Gilgen und Brunner, als Vertretung der Eltern, sehen mehrere Probleme bei der Stellenbesetzung: «Zum einen ist es nur ein Pensum von 30 bis 40 Prozent. Ein Umzug lohnt sich so kaum», sagt Gilgen. Er wäre auch schwierig zu bewerkstelligen: Auf Homegate ist aktuell keine einzige Wohnung im kleinen Braunwald ausgeschrieben. Doch die Elterngruppe, die sich für das Fortbestehen «ihrer» Schule einsetzt, hat bereits Ideen für Übernachtungsmöglichkeiten und finanzielle Unterstützungen betreffend des Arbeitswegs gesammelt – etwa ein von den Eltern zur Verfügung gestelltes GA. Brunner ist zudem Teil einer Initiative, die mehr Familien nach Braunwald locken möchte – und bei der Wohnungsvermittlung behilflich ist. «Der Erhalt der Schule ist uns sehr viel wert – auch im Sinne eines weiterhin lebendigen Dorflebens», sagt Brunner.
Der Enthusiasmus der Eltern könnte juristisch schwierig aufzufangen sein
Doch die Initiative der Eltern könnte am Gesetz scheitern. Die Schulleiterin Monica Zweifel argumentiert mit der Personalverordnung der Gemeinde: «Es dürfen keine Geschenke angenommen werden, welche den sozial üblichen Rahmen sprengen.
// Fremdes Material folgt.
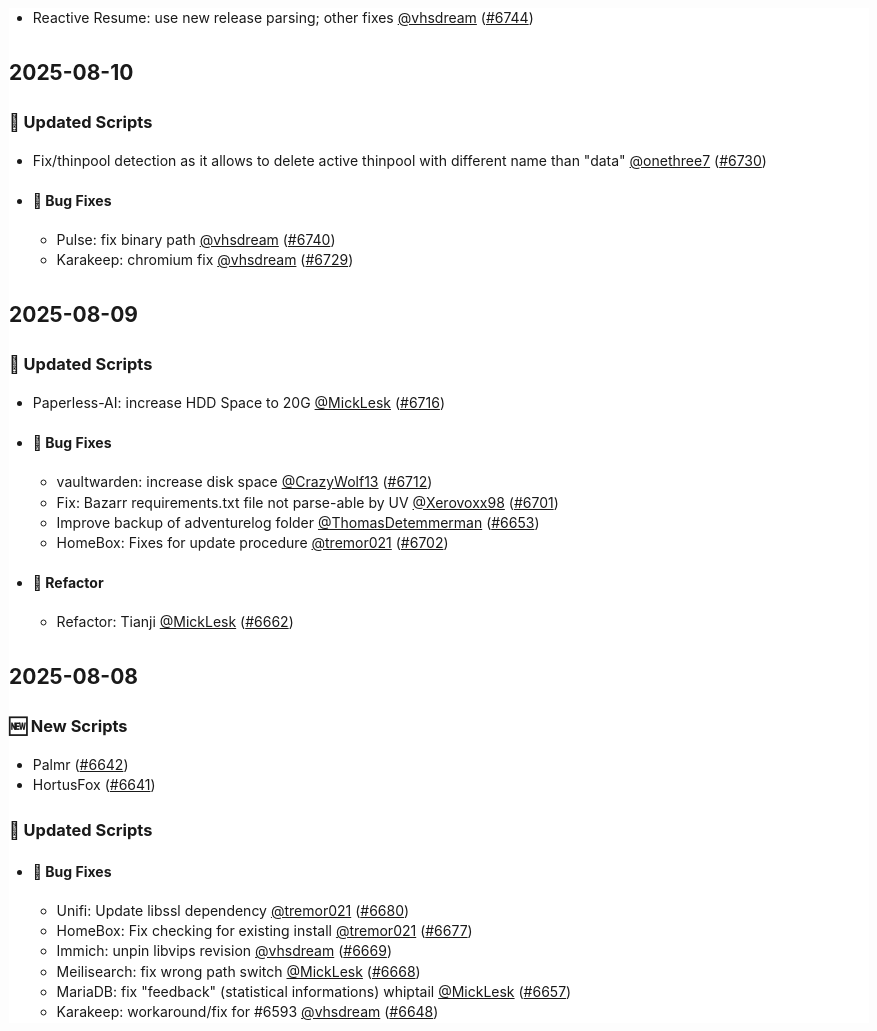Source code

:   - Reactive Resume: use new release parsing; other fixes [@vhsdream](https://github.com/vhsdream) ([#6744](https://github.com/community-scripts/ProxmoxVE/pull/6744))

## 2025-08-10

### 🚀 Updated Scripts

  - Fix/thinpool detection as it allows to delete active thinpool with different name than "data" [@onethree7](https://github.com/onethree7) ([#6730](https://github.com/community-scripts/ProxmoxVE/pull/6730))

  - #### 🐞 Bug Fixes

    - Pulse: fix binary path [@vhsdream](https://github.com/vhsdream) ([#6740](https://github.com/community-scripts/ProxmoxVE/pull/6740))
    - Karakeep: chromium fix [@vhsdream](https://github.com/vhsdream) ([#6729](https://github.com/community-scripts/ProxmoxVE/pull/6729))

## 2025-08-09

### 🚀 Updated Scripts

  - Paperless-AI: increase HDD Space to 20G [@MickLesk](https://github.com/MickLesk) ([#6716](https://github.com/community-scripts/ProxmoxVE/pull/6716))

  - #### 🐞 Bug Fixes

    - vaultwarden: increase disk space [@CrazyWolf13](https://github.com/CrazyWolf13) ([#6712](https://github.com/community-scripts/ProxmoxVE/pull/6712))
    - Fix: Bazarr requirements.txt file not parse-able by UV [@Xerovoxx98](https://github.com/Xerovoxx98) ([#6701](https://github.com/community-scripts/ProxmoxVE/pull/6701))
    - Improve backup of adventurelog folder [@ThomasDetemmerman](https://github.com/ThomasDetemmerman) ([#6653](https://github.com/community-scripts/ProxmoxVE/pull/6653))
    - HomeBox: Fixes for update procedure [@tremor021](https://github.com/tremor021) ([#6702](https://github.com/community-scripts/ProxmoxVE/pull/6702))

  - #### 🔧 Refactor

    - Refactor: Tianji [@MickLesk](https://github.com/MickLesk) ([#6662](https://github.com/community-scripts/ProxmoxVE/pull/6662))

## 2025-08-08

### 🆕 New Scripts

  - Palmr ([#6642](https://github.com/community-scripts/ProxmoxVE/pull/6642))
- HortusFox ([#6641](https://github.com/community-scripts/ProxmoxVE/pull/6641))

### 🚀 Updated Scripts

  - #### 🐞 Bug Fixes

    - Unifi: Update libssl dependency [@tremor021](https://github.com/tremor021) ([#6680](https://github.com/community-scripts/ProxmoxVE/pull/6680))
    - HomeBox: Fix checking for existing install [@tremor021](https://github.com/tremor021) ([#6677](https://github.com/community-scripts/ProxmoxVE/pull/6677))
    - Immich: unpin libvips revision [@vhsdream](https://github.com/vhsdream) ([#6669](https://github.com/community-scripts/ProxmoxVE/pull/6669))
    - Meilisearch: fix wrong path switch [@MickLesk](https://github.com/MickLesk) ([#6668](https://github.com/community-scripts/ProxmoxVE/pull/6668))
    - MariaDB: fix "feedback" (statistical informations) whiptail  [@MickLesk](https://github.com/MickLesk) ([#6657](https://github.com/community-scripts/ProxmoxVE/pull/6657))
    - Karakeep: workaround/fix for #6593 [@vhsdream](https://github.com/vhsdream) ([#6648](https://github.com/community-scripts/ProxmoxVE/pull/6648))
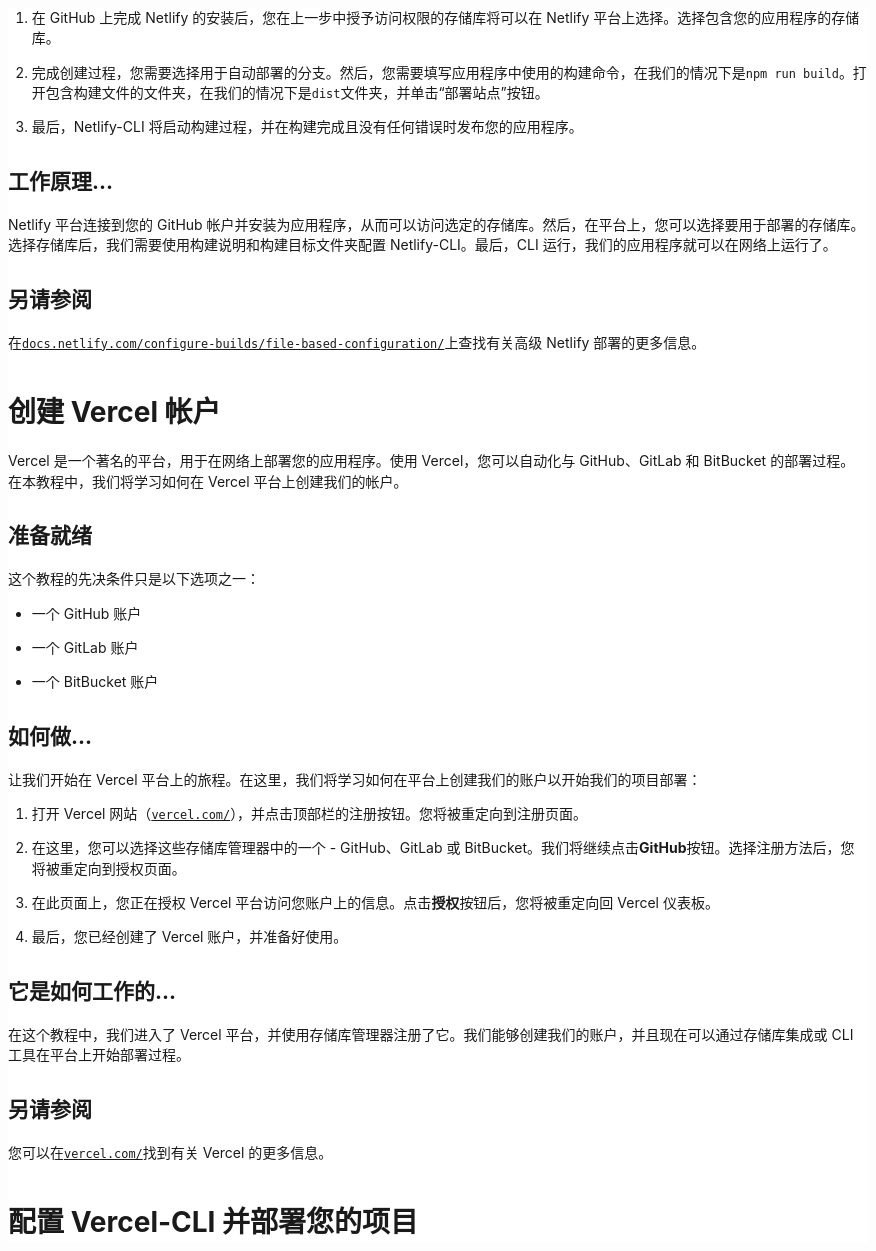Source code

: 1.  在 GitHub 上完成 Netlify 的安装后，您在上一步中授予访问权限的存储库将可以在 Netlify 平台上选择。选择包含您的应用程序的存储库。

1.  完成创建过程，您需要选择用于自动部署的分支。然后，您需要填写应用程序中使用的构建命令，在我们的情况下是`npm run build`。打开包含构建文件的文件夹，在我们的情况下是`dist`文件夹，并单击“部署站点”按钮。

1.  最后，Netlify-CLI 将启动构建过程，并在构建完成且没有任何错误时发布您的应用程序。

## 工作原理...

Netlify 平台连接到您的 GitHub 帐户并安装为应用程序，从而可以访问选定的存储库。然后，在平台上，您可以选择要用于部署的存储库。选择存储库后，我们需要使用构建说明和构建目标文件夹配置 Netlify-CLI。最后，CLI 运行，我们的应用程序就可以在网络上运行了。

## 另请参阅

在[`docs.netlify.com/configure-builds/file-based-configuration/`](https://docs.netlify.com/configure-builds/file-based-configuration/)上查找有关高级 Netlify 部署的更多信息。

# 创建 Vercel 帐户

Vercel 是一个著名的平台，用于在网络上部署您的应用程序。使用 Vercel，您可以自动化与 GitHub、GitLab 和 BitBucket 的部署过程。在本教程中，我们将学习如何在 Vercel 平台上创建我们的帐户。

## 准备就绪

这个教程的先决条件只是以下选项之一：

+   一个 GitHub 账户

+   一个 GitLab 账户

+   一个 BitBucket 账户

## 如何做...

让我们开始在 Vercel 平台上的旅程。在这里，我们将学习如何在平台上创建我们的账户以开始我们的项目部署：

1.  打开 Vercel 网站（[`vercel.com/`](https://vercel.com/)），并点击顶部栏的注册按钮。您将被重定向到注册页面。

1.  在这里，您可以选择这些存储库管理器中的一个 - GitHub、GitLab 或 BitBucket。我们将继续点击**GitHub**按钮。选择注册方法后，您将被重定向到授权页面。

1.  在此页面上，您正在授权 Vercel 平台访问您账户上的信息。点击**授权**按钮后，您将被重定向回 Vercel 仪表板。

1.  最后，您已经创建了 Vercel 账户，并准备好使用。

## 它是如何工作的...

在这个教程中，我们进入了 Vercel 平台，并使用存储库管理器注册了它。我们能够创建我们的账户，并且现在可以通过存储库集成或 CLI 工具在平台上开始部署过程。

## 另请参阅

您可以在[`vercel.com/`](https://vercel.com/)找到有关 Vercel 的更多信息。

# 配置 Vercel-CLI 并部署您的项目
Was hier der Fall wäre.» Die 56-Jährige weiter: «Die Idee von den Eltern ist im ersten Moment bestechend und im zweiten Bestechung.» Auch der Gemeinderat und Präsident der Schulkommission Hansueli Rhyner (66) stösst ins selbe Horn: «Brunwald ist keine einzelne Gemeinde, sondern gehört zu Glarus Süd. Wir haben insgesamt 150 Lehrkräfte, da kann man nicht einer einzelnen Person ein bezahltes GA oder Gratisübernachtungen anbieten.»
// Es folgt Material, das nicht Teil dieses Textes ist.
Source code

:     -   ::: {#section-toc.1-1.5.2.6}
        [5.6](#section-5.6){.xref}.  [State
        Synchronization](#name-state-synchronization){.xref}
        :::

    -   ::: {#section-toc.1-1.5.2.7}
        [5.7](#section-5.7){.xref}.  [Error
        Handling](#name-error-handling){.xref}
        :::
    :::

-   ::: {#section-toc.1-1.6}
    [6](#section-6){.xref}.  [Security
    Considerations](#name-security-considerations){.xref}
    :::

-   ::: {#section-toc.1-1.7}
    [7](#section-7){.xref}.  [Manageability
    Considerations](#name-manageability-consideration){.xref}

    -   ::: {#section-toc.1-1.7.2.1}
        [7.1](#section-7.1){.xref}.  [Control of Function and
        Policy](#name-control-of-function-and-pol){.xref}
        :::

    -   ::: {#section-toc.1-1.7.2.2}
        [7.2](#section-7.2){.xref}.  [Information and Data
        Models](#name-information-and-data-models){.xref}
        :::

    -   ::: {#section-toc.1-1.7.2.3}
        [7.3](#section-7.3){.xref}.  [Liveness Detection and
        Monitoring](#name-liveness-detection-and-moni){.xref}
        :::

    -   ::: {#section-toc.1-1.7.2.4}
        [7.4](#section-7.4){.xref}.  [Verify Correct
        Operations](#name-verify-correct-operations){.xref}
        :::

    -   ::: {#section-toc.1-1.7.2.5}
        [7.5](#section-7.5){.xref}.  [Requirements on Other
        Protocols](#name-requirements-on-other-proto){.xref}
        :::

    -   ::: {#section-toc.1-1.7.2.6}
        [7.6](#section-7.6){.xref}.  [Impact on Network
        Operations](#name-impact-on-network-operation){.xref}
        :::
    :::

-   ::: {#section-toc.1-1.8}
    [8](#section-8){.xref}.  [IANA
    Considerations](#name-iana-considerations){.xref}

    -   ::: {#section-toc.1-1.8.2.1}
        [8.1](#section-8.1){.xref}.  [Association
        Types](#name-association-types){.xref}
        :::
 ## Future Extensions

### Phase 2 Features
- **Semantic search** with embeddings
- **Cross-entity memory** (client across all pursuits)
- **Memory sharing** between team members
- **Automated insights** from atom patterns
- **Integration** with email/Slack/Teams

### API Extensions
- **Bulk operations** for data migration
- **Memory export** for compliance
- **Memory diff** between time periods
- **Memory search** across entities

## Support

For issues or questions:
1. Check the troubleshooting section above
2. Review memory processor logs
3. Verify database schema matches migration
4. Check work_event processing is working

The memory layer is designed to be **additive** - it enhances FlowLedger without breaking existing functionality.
Die Behörden von Glarus Süd wollen nun juristisch abklären lassen, ob eine Lösung, bei der die Eltern finanziell mithelfen, überhaupt zulässig ist. «Aber auch wenn sich herausstellt, dass dies nicht möglich ist, ist noch nicht Matthäus am Letzten», sagt Rhyner. Die Schulschliessung sei die letzte Lösung: «Bis zum 27. Mai schauen wir, ob eine Bewerbung einer qualifizierten Lehrperson eintrifft, danach öffnen wir das Stellenangebot für Quereinsteiger. Und falls sich dann niemand bewirbt, prüfen wir einen Lektionenabbau – aber das möchten wir eigentlich auch vermeiden. Die Schule wird nur geschlossen, wenn es gar nicht anders geht.»
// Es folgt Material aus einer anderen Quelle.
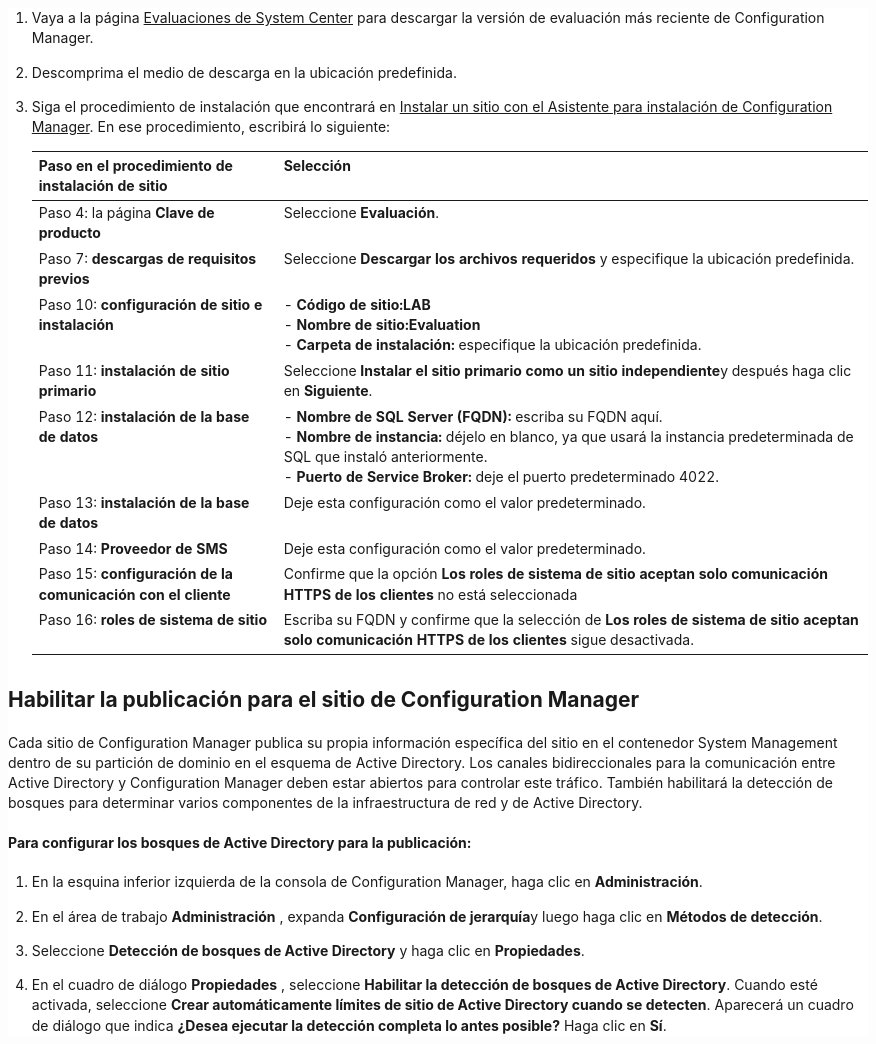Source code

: 1.  Vaya a la página [Evaluaciones de System Center](https://www.microsoft.com/evalcenter/evaluate-system-center-2012-configuration-manager-and-endpoint-protection) para descargar la versión de evaluación más reciente de Configuration Manager.  

2.  Descomprima el medio de descarga en la ubicación predefinida.  

3.  Siga el procedimiento de instalación que encontrará en [Instalar un sitio con el Asistente para instalación de Configuration Manager](../servers/deploy/install/use-the-setup-wizard-to-install-sites.md). En ese procedimiento, escribirá lo siguiente:  

    |Paso en el procedimiento de instalación de sitio|Selección|  
    |-----------------------------------------|---------------|  
    |Paso 4: la página **Clave de producto**|Seleccione **Evaluación**.|  
    |Paso 7:  **descargas de requisitos previos**|Seleccione **Descargar los archivos requeridos** y especifique la ubicación predefinida.|  
    |Paso 10: **configuración de sitio e instalación**|-   **Código de sitio:LAB**<br />-   **Nombre de sitio:Evaluation**<br />-   **Carpeta de instalación:** especifique la ubicación predefinida.|  
    |Paso 11: **instalación de sitio primario**|Seleccione **Instalar el sitio primario como un sitio independiente**y después haga clic en **Siguiente**.|  
    |Paso 12: **instalación de la base de datos**|-   **Nombre de SQL Server (FQDN):** escriba su FQDN aquí.<br />-   **Nombre de instancia:** déjelo en blanco, ya que usará la instancia predeterminada de SQL que instaló anteriormente.<br />-   **Puerto de Service Broker:** deje el puerto predeterminado 4022.|  
    |Paso 13: **instalación de la base de datos**|Deje esta configuración como el valor predeterminado.|  
    |Paso 14: **Proveedor de SMS**|Deje esta configuración como el valor predeterminado.|  
    |Paso 15: **configuración de la comunicación con el cliente**|Confirme que la opción **Los roles de sistema de sitio aceptan solo comunicación HTTPS de los clientes** no está seleccionada|  
    |Paso 16: **roles de sistema de sitio**|Escriba su FQDN y confirme que la selección de **Los roles de sistema de sitio aceptan solo comunicación HTTPS de los clientes** sigue desactivada.|  

##  <a name="enable-publishing-for-the-configuration-manager-site"></a><a name="BKMK_EnablePubLab"></a> Habilitar la publicación para el sitio de Configuration Manager  
Cada sitio de Configuration Manager publica su propia información específica del sitio en el contenedor System Management dentro de su partición de dominio en el esquema de Active Directory. Los canales bidireccionales para la comunicación entre Active Directory y Configuration Manager deben estar abiertos para controlar este tráfico. También habilitará la detección de bosques para determinar varios componentes de la infraestructura de red y de Active Directory.  

#### <a name="to-configure-active-directory-forests-for-publishing"></a>Para configurar los bosques de Active Directory para la publicación:  

1.  En la esquina inferior izquierda de la consola de Configuration Manager, haga clic en **Administración**.  

2.  En el área de trabajo **Administración** , expanda **Configuración de jerarquía**y luego haga clic en **Métodos de detección**.  

3.  Seleccione **Detección de bosques de Active Directory** y haga clic en **Propiedades**.  

4.  En el cuadro de diálogo **Propiedades** , seleccione **Habilitar la detección de bosques de Active Directory**. Cuando esté activada, seleccione **Crear automáticamente límites de sitio de Active Directory cuando se detecten**. Aparecerá un cuadro de diálogo que indica **¿Desea ejecutar la detección completa lo antes posible?** Haga clic en **Sí**.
Gilgen, Brunner und die anderen Eltern haben derweil Grund zur Hoffnung, dass ihre Facebook-Aktion eine geeignete Lehrperson erreicht: Bei Redaktionsschluss stand die Nummer der Anzahl Shares auf über
13'000. Das ist mehr als ein Post von Roger Federer oder Taylor Swift.